Forest Service spokesman Dan Jiron said the court order was being
reviewed.

Idaho Woolgrowers Association Director Stan Boyd, chairman of the
Idaho
Wolf Oversight Committee, called the ruling “totally wrong” and expressed
concern that it could further polarize wolf reintroduction advocates and
critics.

“When they brought the wolves in, the rules were all spelled out, and
those were the guidelines we were to follow,” he said. “There were a lot
of people in livestock who weren’t happy with that, but those were the
rules.”

Hagerman sheep rancher Bill Brailsford, whose family has summered
sheep
in the Galena Summit area for a century, told The Times-News in February
that he figured he had lost 20 sheep to wolves. The wolves also killed one
of his large guard dogs, the rancher said.
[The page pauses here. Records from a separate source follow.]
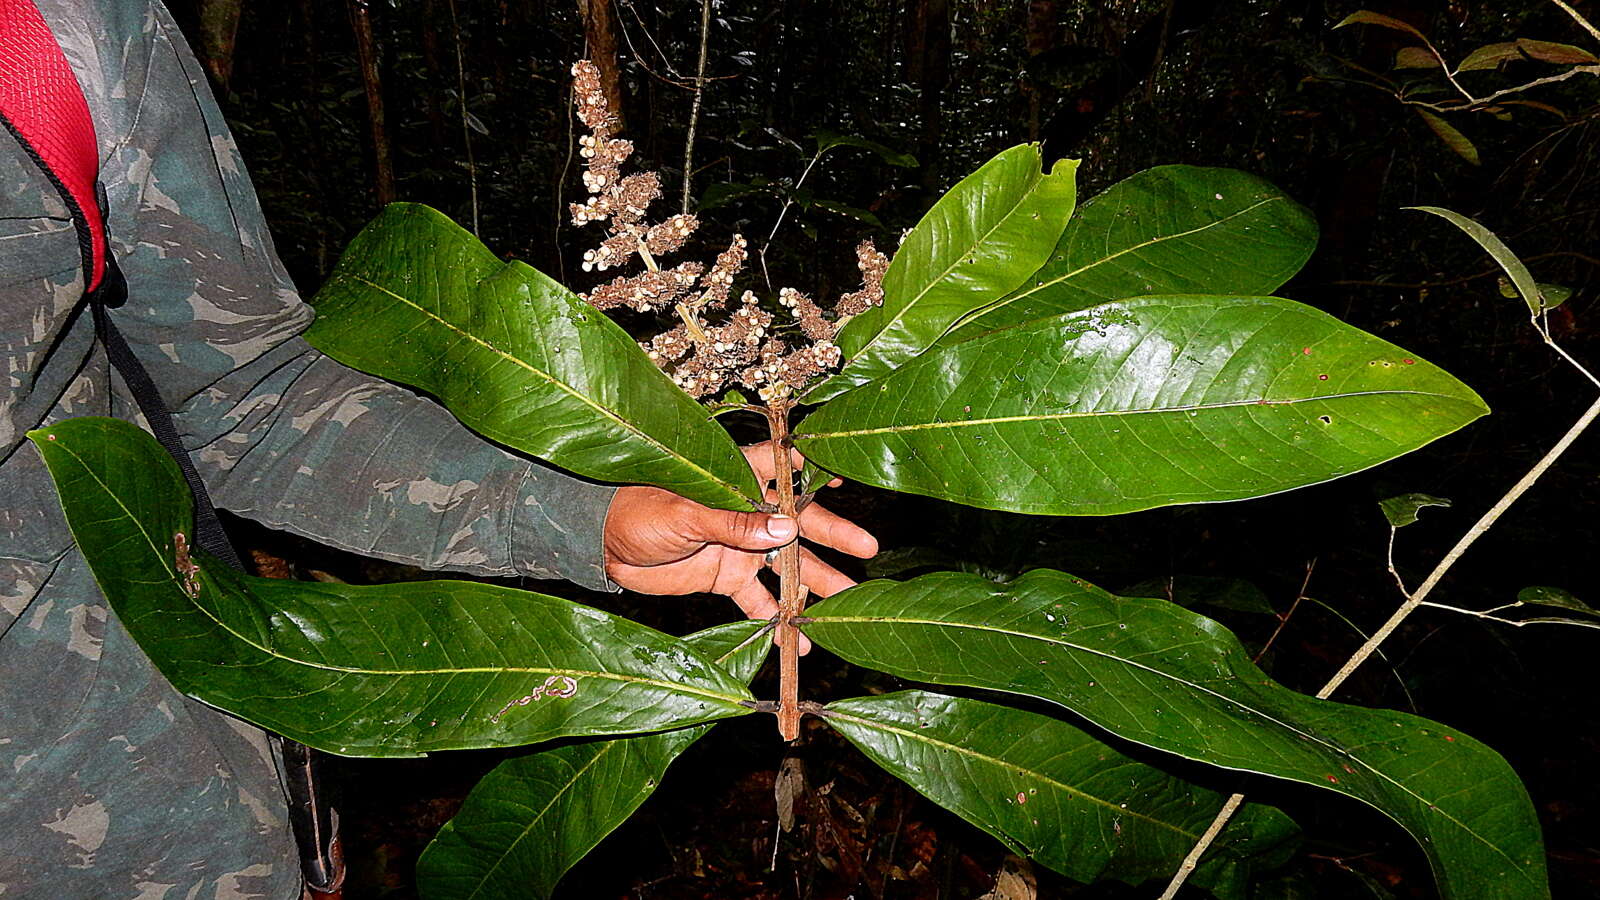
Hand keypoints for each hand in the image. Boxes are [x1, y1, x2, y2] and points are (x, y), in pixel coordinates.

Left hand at [602, 443, 877, 652]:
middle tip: (867, 549)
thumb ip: (736, 524)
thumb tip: (787, 529)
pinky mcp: (726, 578)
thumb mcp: (688, 513)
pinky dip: (777, 621)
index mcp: (738, 480)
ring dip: (815, 583)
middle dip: (832, 535)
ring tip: (849, 601)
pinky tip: (799, 642)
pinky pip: (759, 601)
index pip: (785, 470)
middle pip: (798, 523)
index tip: (844, 483)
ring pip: (787, 565)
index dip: (815, 474)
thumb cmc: (640, 510)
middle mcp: (746, 512)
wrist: (603, 546)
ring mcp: (739, 546)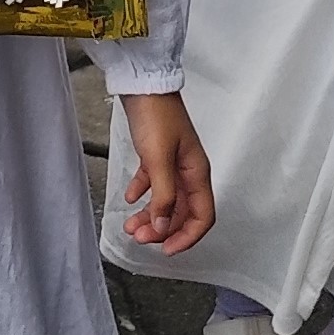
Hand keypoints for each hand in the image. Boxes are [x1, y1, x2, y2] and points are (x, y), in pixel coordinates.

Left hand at [116, 92, 215, 254]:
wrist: (142, 84)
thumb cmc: (156, 114)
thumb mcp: (159, 159)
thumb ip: (163, 196)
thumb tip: (163, 226)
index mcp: (197, 172)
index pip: (202, 216)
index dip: (187, 237)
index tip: (167, 250)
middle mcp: (188, 170)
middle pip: (181, 212)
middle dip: (162, 229)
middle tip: (140, 238)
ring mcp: (173, 161)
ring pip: (166, 199)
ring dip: (150, 215)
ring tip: (130, 225)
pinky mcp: (157, 153)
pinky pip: (153, 182)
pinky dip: (143, 193)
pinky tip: (130, 198)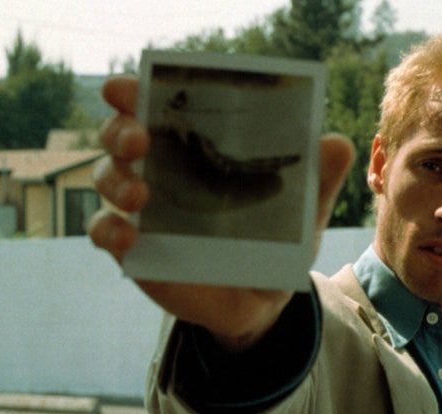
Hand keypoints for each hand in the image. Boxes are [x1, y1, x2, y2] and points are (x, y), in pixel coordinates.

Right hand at [89, 75, 353, 350]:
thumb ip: (319, 177)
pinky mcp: (134, 249)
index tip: (130, 85)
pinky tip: (127, 239)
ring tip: (139, 197)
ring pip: (107, 178)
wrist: (262, 301)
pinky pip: (104, 233)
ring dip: (116, 180)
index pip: (159, 107)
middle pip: (121, 136)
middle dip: (121, 130)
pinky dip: (109, 232)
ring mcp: (143, 210)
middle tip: (139, 139)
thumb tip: (337, 143)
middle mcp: (162, 170)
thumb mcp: (303, 209)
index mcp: (198, 148)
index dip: (137, 91)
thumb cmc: (276, 241)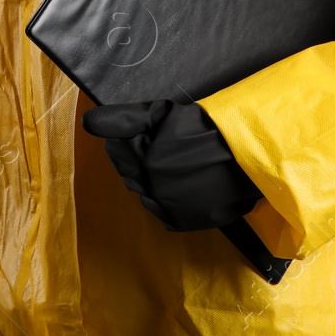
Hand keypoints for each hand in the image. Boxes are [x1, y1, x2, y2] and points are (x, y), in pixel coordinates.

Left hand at [81, 98, 262, 230]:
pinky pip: (161, 211)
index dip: (130, 140)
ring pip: (145, 193)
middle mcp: (148, 187)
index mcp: (140, 159)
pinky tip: (183, 186)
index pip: (117, 150)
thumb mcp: (161, 114)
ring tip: (176, 167)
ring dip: (152, 181)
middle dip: (140, 160)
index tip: (148, 135)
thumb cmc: (204, 130)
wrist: (245, 158)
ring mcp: (164, 207)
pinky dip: (167, 200)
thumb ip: (122, 119)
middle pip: (130, 173)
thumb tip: (89, 122)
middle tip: (165, 150)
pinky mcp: (179, 222)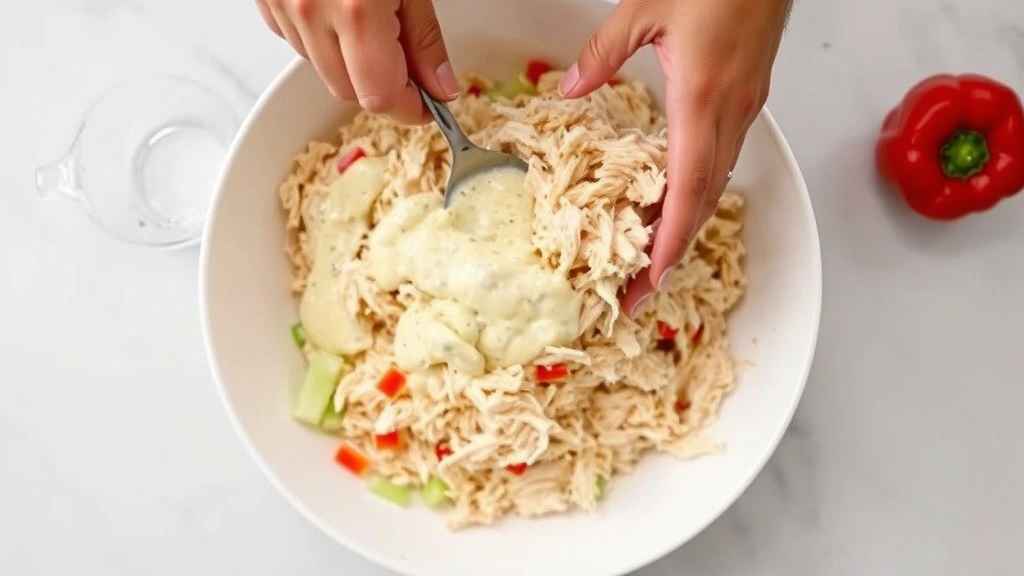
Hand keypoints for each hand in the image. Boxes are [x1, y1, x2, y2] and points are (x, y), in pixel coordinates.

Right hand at [256, 0, 460, 123]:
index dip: (410, 108)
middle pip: (348, 90)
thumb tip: (439, 85)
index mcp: (354, 10)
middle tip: (412, 68)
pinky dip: (323, 38)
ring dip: (353, 63)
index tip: (429, 105)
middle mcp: (310, 11)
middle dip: (384, 88)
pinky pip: (297, 39)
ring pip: (321, 68)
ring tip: (376, 23)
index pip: (380, 96)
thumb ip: (424, 36)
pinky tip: (341, 9)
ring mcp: (281, 4)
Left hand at [559, 0, 791, 315]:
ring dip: (685, 227)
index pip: (686, 186)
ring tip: (652, 261)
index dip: (669, 239)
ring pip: (714, 184)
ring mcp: (744, 107)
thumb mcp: (646, 8)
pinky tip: (675, 202)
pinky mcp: (749, 97)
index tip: (649, 279)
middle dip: (671, 254)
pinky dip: (697, 192)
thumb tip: (569, 87)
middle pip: (702, 201)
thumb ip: (603, 54)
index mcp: (701, 95)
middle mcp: (729, 111)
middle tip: (640, 293)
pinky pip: (721, 160)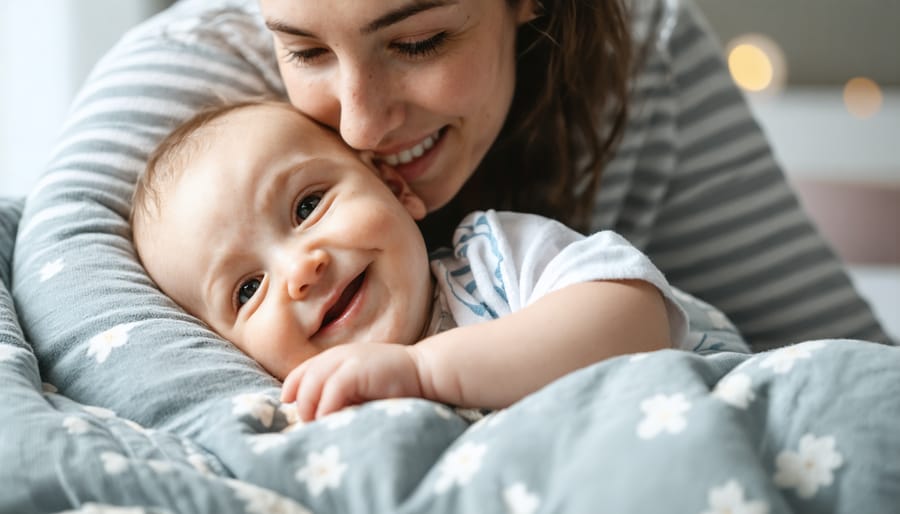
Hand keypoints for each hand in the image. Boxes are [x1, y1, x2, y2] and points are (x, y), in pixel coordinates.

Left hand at [280, 342, 423, 421]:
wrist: (425, 371)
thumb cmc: (395, 384)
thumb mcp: (363, 383)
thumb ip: (342, 391)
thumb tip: (318, 413)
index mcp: (338, 357)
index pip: (303, 371)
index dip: (292, 388)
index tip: (289, 405)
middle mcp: (339, 355)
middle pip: (304, 377)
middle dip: (300, 402)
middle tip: (306, 423)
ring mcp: (348, 359)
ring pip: (313, 382)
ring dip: (310, 406)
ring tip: (316, 424)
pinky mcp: (358, 369)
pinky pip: (332, 389)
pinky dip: (326, 406)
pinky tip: (330, 419)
Winmill’s order requires the Forest Service to complete environmental
reviews and grazing plans for all 28 allotments in the recreation area,
where about 8,000 cattle and sheep graze.

Those reviews, he said, must consider the needs of wolves.

Some ranchers have worked with environmentalists to accommodate the
wolves by voluntarily moving their stock, but now the Forest Service could
force ranchers to move their sheep when wolves are in the area.

“The cowboys have to give up some of the unbridled management
discretion they’ve had on these federal lands,” said Laird Lucas, the
attorney who represented the environmental groups.